Record Review 

It may be coincidental, but it's still significant that Paul Thorn was born in Tupelo, Miss., the home of a young truck driver named Elvis Presley. The young Thorn soaked up many of the same influences that inspired the King: backwoods gospel, country, Southern blues, R&B. So it's no surprise that he throws a Presley reference our way in "Even Heroes Die." When Thorn rasps, "Shooting TVs with groupies in the jungle room, he had become a parody of himself," it's with sadness, not anger.

It's that sense of sympathy that permeates the rugged Mission Temple Fireworks Stand, the singer/songwriter's third record.
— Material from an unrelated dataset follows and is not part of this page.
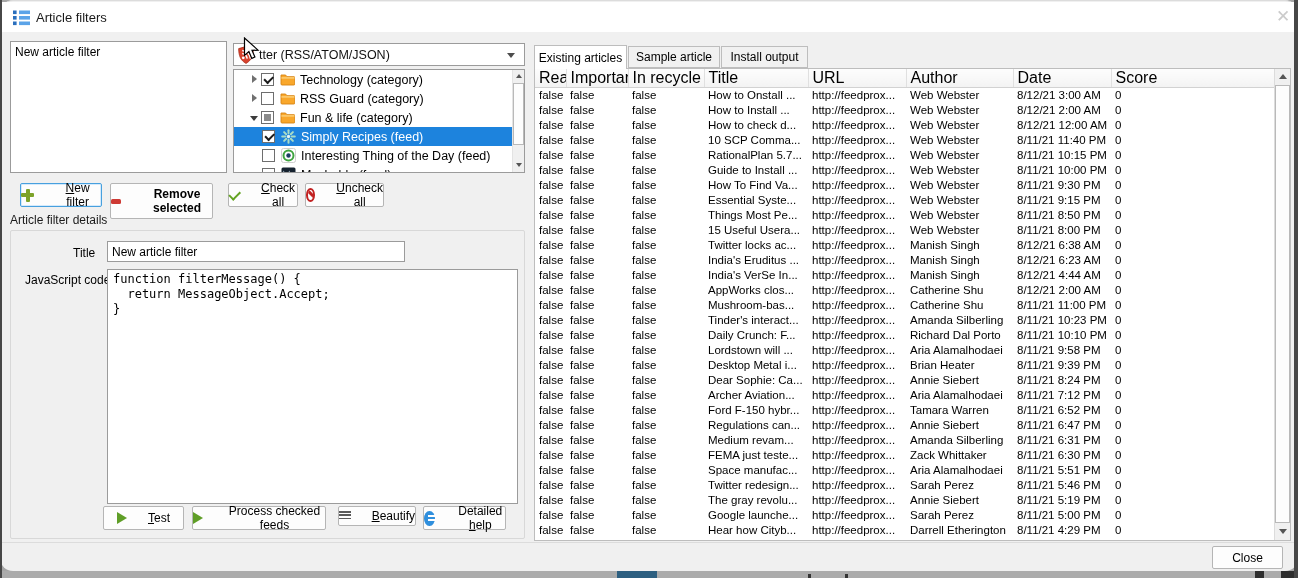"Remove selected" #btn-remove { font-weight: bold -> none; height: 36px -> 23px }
With a voice that falls between the gruff bellow of Gregg Allman and the gritty swamp croon of Lowell George, Thorn dissects the crumbling heart of America using his religious background (he's the son of a Church of God minister) as a starting point. The photo on the inner sleeve, depicting a devil puppet scooping a mini-replica of a nun out of a cereal bowl, gives you an idea of his off-center vision.

If this makes Thorn sound dour, bitter or sarcastic, well, he's not. The music shimmers with a tough, rootsy Little Feat/Stones shuffle. His soulful, boiling slow funk and taut folk create an edgy alt-country/rock that engulfs you like the Mississippi mud.

Paul Thorn plays the Variety Playhouse Sun., Dec. 8.